SELECT name, state_desc FROM sys.databases WHERE name = '$DATABASE_NAME'
"
Volume Restore¶
# Restore from volume snapshot
apiVersion: v1
kind: PersistentVolumeClaim
metadata:
name: nucleus-data-restored
namespace: nucleus
spec:
storageClassName: standard
dataSource:
name: nucleus-data-snapshot
kind: VolumeSnapshot
apiGroup: snapshot.storage.k8s.io
accessModes:
- ReadWriteOnce
resources:
requests:
storage: 10Gi
Application Restore¶
# Application restore procedure
#!/bin/bash
BACKUP_DATE="$1"
if [ -z "$BACKUP_DATE" ]; then
echo "Usage: $0 <backup_date>"
exit 1
fi
# Stop application
kubectl scale deployment nucleus --replicas=0 -n nucleus
# Restore database
restore_database.sh "/backup/nucleus_${BACKUP_DATE}.bak"
# Restore persistent volumes
kubectl apply -f restore-pvc-${BACKUP_DATE}.yaml
# Update application to use restored volumes
kubectl patch deployment nucleus -n nucleus -p '{"spec":{"template":{"spec":{"volumes":[{"name":"data","persistentVolumeClaim":{"claimName":"nucleus-data-restored"}}]}}}}'
# Start application
kubectl scale deployment nucleus --replicas=2 -n nucleus
# Verify restoration
kubectl wait --for=condition=ready pod -l app=nucleus -n nucleus --timeout=300s
Disaster Recovery¶
Recovery Time Objective (RTO)¶
- Critical Systems: 15 minutes
- Standard Systems: 1 hour
- Development Systems: 4 hours
Recovery Point Objective (RPO)¶
- Database: 15 minutes (transaction log backups)
- Configuration: 24 hours (daily backups)
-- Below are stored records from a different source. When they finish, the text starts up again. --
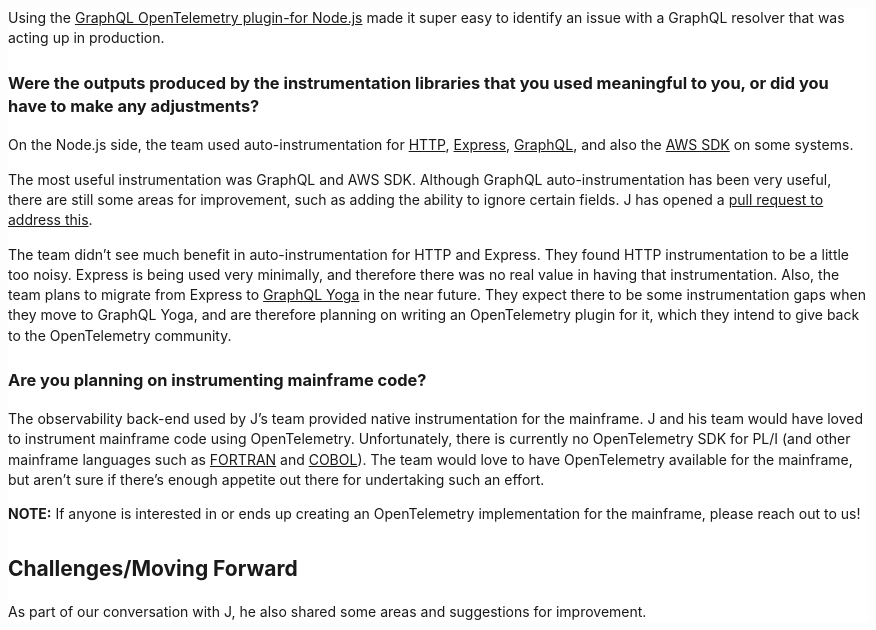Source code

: Using the
[GraphQL OpenTelemetry plugin-for Node.js](https://github.com/open-telemetry/opentelemetry-js-contrib/tree/main/plugins/node/opentelemetry-instrumentation-graphql)
made it super easy to identify an issue with a GraphQL resolver that was acting
up in production.

### Were the outputs produced by the instrumentation libraries that you used meaningful to you, or did you have to make any adjustments?

On the Node.js side, the team used auto-instrumentation for
[HTTP](https://www.npmjs.com/package/@opentelemetry/instrumentation-http),
[Express](https://github.com/open-telemetry/opentelemetry-js-contrib/tree/main/plugins/node/opentelemetry-instrumentation-express),
[GraphQL](https://github.com/open-telemetry/opentelemetry-js-contrib/tree/main/plugins/node/opentelemetry-instrumentation-graphql),
and also the
[AWS SDK](https://github.com/open-telemetry/opentelemetry-js-contrib/tree/main/plugins/node/opentelemetry-instrumentation-aws-sdk)
on some systems.

The most useful instrumentation was GraphQL and AWS SDK. Although GraphQL
auto-instrumentation has been very useful, there are still some areas for
improvement, such as adding the ability to ignore certain fields. J has opened a
[pull request to address this](https://github.com/open-telemetry/opentelemetry-js-contrib/pull/1134).

The team didn’t see much benefit in auto-instrumentation for HTTP and Express.
They found HTTP instrumentation to be a little too noisy. Express is being used
very minimally, and therefore there was no real value in having that
instrumentation. Also, the team plans to migrate from Express to
[GraphQL Yoga](https://github.com/dotansimha/graphql-yoga) in the near future.
They expect there to be some instrumentation gaps when they move to GraphQL
Yoga, and are therefore planning on writing an OpenTelemetry plugin for it,
which they intend to give back to the OpenTelemetry community.

### Are you planning on instrumenting mainframe code?

The observability back-end used by J’s team provided native instrumentation for
the mainframe. J and his team would have loved to instrument mainframe code
using OpenTelemetry. Unfortunately, there is currently no OpenTelemetry SDK for
PL/I (and other mainframe languages such as
[FORTRAN](https://en.wikipedia.org/wiki/Fortran) and
[COBOL](https://en.wikipedia.org/wiki/COBOL)). The team would love to have
OpenTelemetry available for the mainframe, but aren’t sure if there’s enough
appetite out there for undertaking such an effort.

**NOTE:** If anyone is interested in or ends up creating an OpenTelemetry
implementation for the mainframe, please reach out to us!

## Challenges/Moving Forward

As part of our conversation with J, he also shared some areas and suggestions
for improvement.
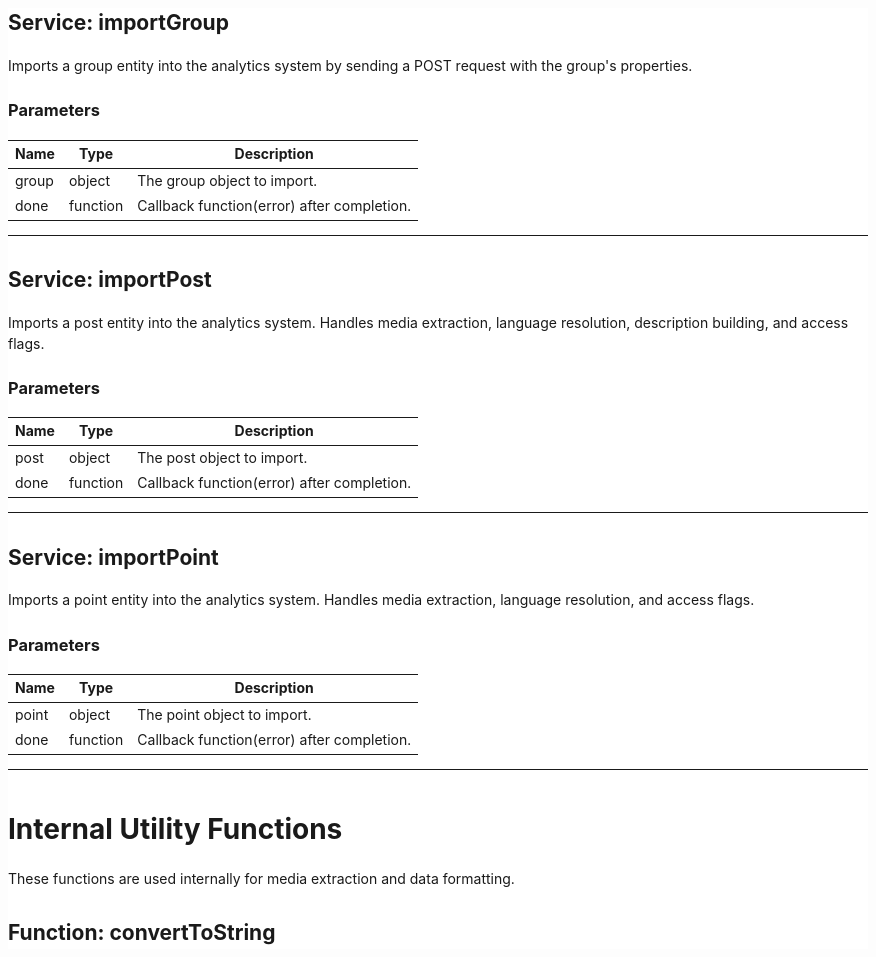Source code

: 
## Service: importGroup

Imports a group entity into the analytics system by sending a POST request with the group's properties.

### Parameters

| Name    | Type     | Description                                 |
|---------|----------|---------------------------------------------|
| group   | object   | The group object to import.                 |
| done    | function | Callback function(error) after completion.  |

---

## Service: importPost

Imports a post entity into the analytics system. Handles media extraction, language resolution, description building, and access flags.

### Parameters

| Name    | Type     | Description                                 |
|---------|----------|---------------------------------------------|
| post    | object   | The post object to import.                  |
| done    | function | Callback function(error) after completion.  |

---

## Service: importPoint

Imports a point entity into the analytics system. Handles media extraction, language resolution, and access flags.

### Parameters

| Name    | Type     | Description                                 |
|---------|----------|---------------------------------------------|
| point   | object   | The point object to import.                 |
| done    | function | Callback function(error) after completion.  |

---

# Internal Utility Functions

These functions are used internally for media extraction and data formatting.

## Function: convertToString
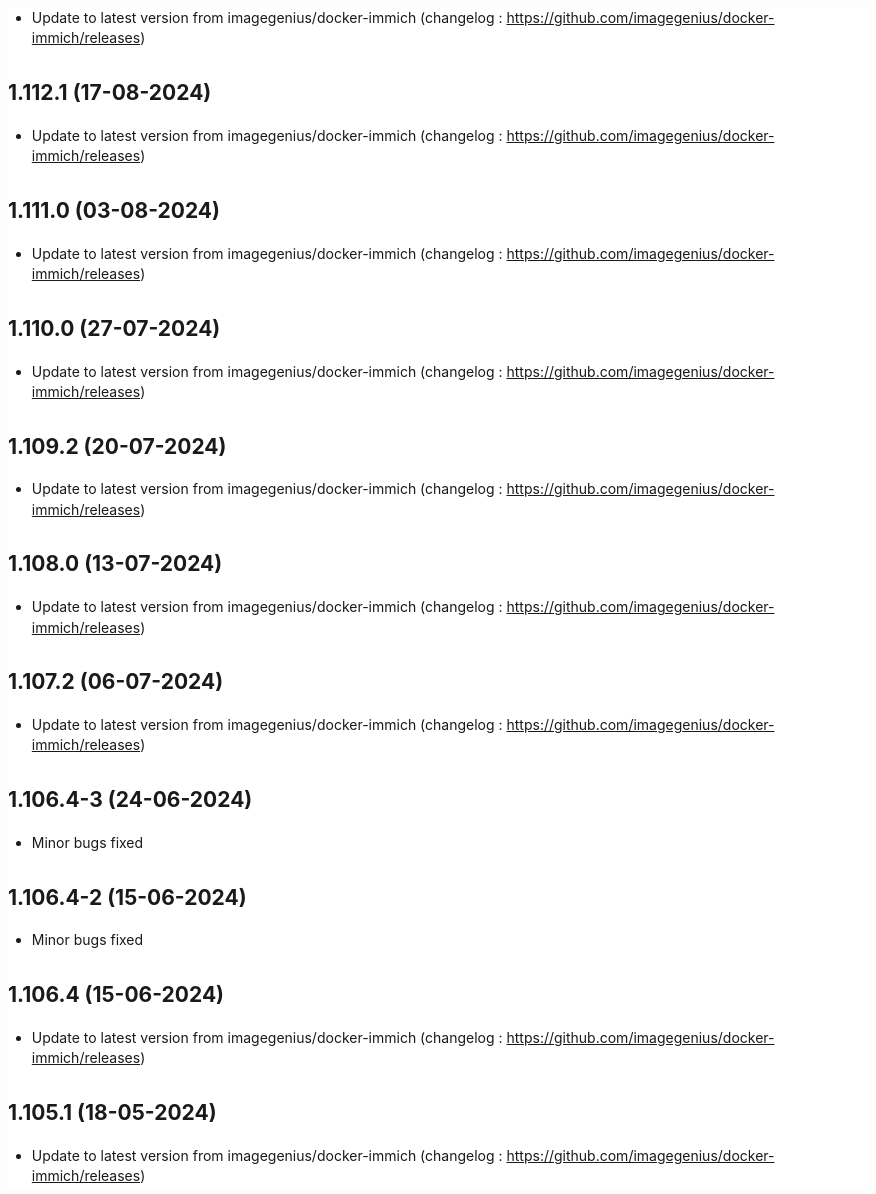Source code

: - Update to latest version from imagegenius/docker-immich (changelog : https://github.com/imagegenius/docker-immich/releases)

## 1.112.1 (17-08-2024)

- Update to latest version from imagegenius/docker-immich (changelog : https://github.com/imagegenius/docker-immich/releases)

## 1.111.0 (03-08-2024)

- Update to latest version from imagegenius/docker-immich (changelog : https://github.com/imagegenius/docker-immich/releases)

## 1.110.0 (27-07-2024)

- Update to latest version from imagegenius/docker-immich (changelog : https://github.com/imagegenius/docker-immich/releases)

## 1.109.2 (20-07-2024)

- Update to latest version from imagegenius/docker-immich (changelog : https://github.com/imagegenius/docker-immich/releases)

## 1.108.0 (13-07-2024)

- Update to latest version from imagegenius/docker-immich (changelog : https://github.com/imagegenius/docker-immich/releases)

## 1.107.2 (06-07-2024)

- Update to latest version from imagegenius/docker-immich (changelog : https://github.com/imagegenius/docker-immich/releases)

## 1.106.4-3 (24-06-2024)

- Minor bugs fixed

## 1.106.4-2 (15-06-2024)

- Minor bugs fixed

## 1.106.4 (15-06-2024)

- Update to latest version from imagegenius/docker-immich (changelog : https://github.com/imagegenius/docker-immich/releases)

## 1.105.1 (18-05-2024)

- Update to latest version from imagegenius/docker-immich (changelog : https://github.com/imagegenius/docker-immich/releases)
- File Storage: 1 hour (incremental backups)
DR Testing¶
# Disaster recovery test
#!/bin/bash
echo "Starting DR test at $(date)"
# 1. Simulate failure
kubectl delete namespace nucleus --wait=true
# 2. Restore from backup
restore_application.sh $(date -d "yesterday" +%Y%m%d)
# 3. Verify functionality
test_application_health.sh
# 4. Document results
echo "DR test completed at $(date)" >> /var/log/dr-tests.log
Monitoring and Alerting¶
Backup Monitoring¶
# Backup monitoring alert
groups:
- name: backup.rules
rules:
- alert: BackupFailed
expr: kube_job_status_failed{job_name=~".*backup.*"} > 0
for: 5m
labels:
severity: critical
annotations:
summary: "Backup job {{ $labels.job_name }} failed"
description: "Backup job has been failing for more than 5 minutes"
- alert: BackupNotRun
expr: time() - kube_job_status_completion_time{job_name=~".*backup.*"} > 86400
labels:
severity: warning
annotations:
summary: "Backup job {{ $labels.job_name }} not run in 24 hours"
description: "Backup job should run daily"
Best Practices¶
Backup Strategy¶
- 3-2-1 Rule: 3 copies, 2 different media, 1 offsite
- Regular Testing: Monthly restore tests
- Encryption: Encrypt backups in transit and at rest
- Retention: Define clear retention policies
Operational Procedures¶
- Documentation: Maintain current runbooks
- Training: Regular DR training exercises
- Monitoring: Automated backup verification
- Compliance: Meet regulatory requirements
For specific restore procedures, refer to the individual component documentation.